Para se ter uma idéia do que isto representa, o Imposto de Renda das empresas (incidência tributária clássica) corresponde atualmente a apenas 9% da arrecadação total, isto é, as empresas pagam no geral a título de imposto de renda cerca de um terço a menos do que pagam de contribuições sociais incidentes sobre a sua receita bruta (PIS e COFINS).

A análise destes números permite concluir que a tributação das empresas no Brasil tem se norteada pela incidência sobre a receita bruta, o que pode trazer problemas jurídicos relativos à ofensa de capacidade contributiva (até onde o nível de receita bruta de uma empresa autoriza concluir que houve manifestação de riqueza apta a ser tributada?) bem como de verificação do “efeito confisco”, o qual se manifesta não apenas com alíquotas altas demais, mas também com alíquotas aparentemente pequenas incidentes sobre bases de cálculo excessivamente altas, como por exemplo o faturamento.

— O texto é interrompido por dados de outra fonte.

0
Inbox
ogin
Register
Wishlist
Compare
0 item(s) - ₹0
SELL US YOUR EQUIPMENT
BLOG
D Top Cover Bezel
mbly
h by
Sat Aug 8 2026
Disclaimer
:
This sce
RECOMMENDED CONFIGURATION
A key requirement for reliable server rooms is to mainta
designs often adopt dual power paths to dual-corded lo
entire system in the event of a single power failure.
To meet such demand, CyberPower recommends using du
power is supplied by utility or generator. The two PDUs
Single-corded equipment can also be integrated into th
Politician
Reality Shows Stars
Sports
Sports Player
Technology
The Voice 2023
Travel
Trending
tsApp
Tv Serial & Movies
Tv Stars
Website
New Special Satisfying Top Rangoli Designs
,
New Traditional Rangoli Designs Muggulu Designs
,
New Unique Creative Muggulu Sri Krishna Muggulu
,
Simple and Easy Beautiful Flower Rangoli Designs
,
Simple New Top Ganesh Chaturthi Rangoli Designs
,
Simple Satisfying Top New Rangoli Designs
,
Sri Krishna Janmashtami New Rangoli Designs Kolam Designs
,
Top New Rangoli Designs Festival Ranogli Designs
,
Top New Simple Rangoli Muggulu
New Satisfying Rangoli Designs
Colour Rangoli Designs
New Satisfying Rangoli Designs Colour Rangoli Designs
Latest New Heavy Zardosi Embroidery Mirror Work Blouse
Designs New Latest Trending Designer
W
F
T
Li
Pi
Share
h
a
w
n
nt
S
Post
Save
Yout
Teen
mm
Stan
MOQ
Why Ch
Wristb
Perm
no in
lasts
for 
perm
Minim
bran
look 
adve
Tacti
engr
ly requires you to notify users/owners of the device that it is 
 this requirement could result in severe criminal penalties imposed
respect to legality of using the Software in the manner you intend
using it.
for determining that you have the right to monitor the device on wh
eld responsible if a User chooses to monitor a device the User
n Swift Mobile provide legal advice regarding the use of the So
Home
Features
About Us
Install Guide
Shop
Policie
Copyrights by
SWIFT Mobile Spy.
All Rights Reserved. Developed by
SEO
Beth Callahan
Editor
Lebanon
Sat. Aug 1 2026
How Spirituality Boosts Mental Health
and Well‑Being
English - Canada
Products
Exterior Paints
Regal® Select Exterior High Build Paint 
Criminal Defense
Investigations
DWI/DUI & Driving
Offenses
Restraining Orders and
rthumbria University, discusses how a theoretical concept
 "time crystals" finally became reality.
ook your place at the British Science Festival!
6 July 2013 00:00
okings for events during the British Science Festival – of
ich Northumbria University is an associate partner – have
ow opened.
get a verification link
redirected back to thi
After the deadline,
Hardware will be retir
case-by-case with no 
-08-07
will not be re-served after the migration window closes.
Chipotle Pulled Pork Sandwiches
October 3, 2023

Papel de destaque na arrecadação tributária federal é assumido também pela CPMF. Em 2001, este tributo representou 9% do total arrecadado pela SRF, o que em números equivale a cerca de 18 bilhões de Reais. Dado que permite concluir também que de Provisória a CPMF tende a se transformar em Permanente haja vista o importante papel que desempenha no conjunto da receita tributária total arrecadada pela União Federal. A arrecadação da CPMF em 2001 (à alíquota de 0,38%), comparada com a arrecadação do IPMF em 1994 (0,20%) – a partir de quando passou a existir esta nova base de incidência tributária no Brasil – cresceu em cerca de 63%.

Outro aspecto que merece ser ressaltado diz respeito ao caráter absolutamente ridículo que o Imposto sobre a Propriedade Territorial Rural – ITR assume na arrecadação tributária federal: apenas 0,12%. É revelador da atual estrutura de poder político reinante no Brasil desde os tempos das capitanias hereditárias que um imposto com aptidão extrafiscal para funcionar como um instrumento de desincentivo à existência e à manutenção de grandes propriedades rurais improdutivas tenha um efeito arrecadatório praticamente nulo.

Uma última observação deve ser feita em relação à incidência de imposto de renda na fonte sobre os rendimentos de capital (aplicações financeiras, etc), o qual corresponde atualmente a cerca de 8% da arrecadação tributária total, o que representa menos do que se arrecada a título de imposto de renda na fonte sobre os rendimentos do trabalho (salários, por exemplo). É uma distorção que em um país com o grau de desigualdade social do Brasil, arrecade-se mais com a tributação sobre os salários do que com a tributação sobre os rendimentos produzidos pelos excedentes de capital.

Embora pareça enfadonho refletir sobre números relativos à arrecadação tributária, este é um exercício importante para o aprimoramento da cidadania fiscal, na medida em que habilita o cidadão a discutir e cobrar posicionamentos mais claros de seus representantes políticos quanto ao tema, bem como reflete com incrível transparência o efeito real de ações engendradas pelo poder político no Brasil na área tributária, muitas vezes mascaradas pelo discurso oficial (fácil) de busca do interesse público.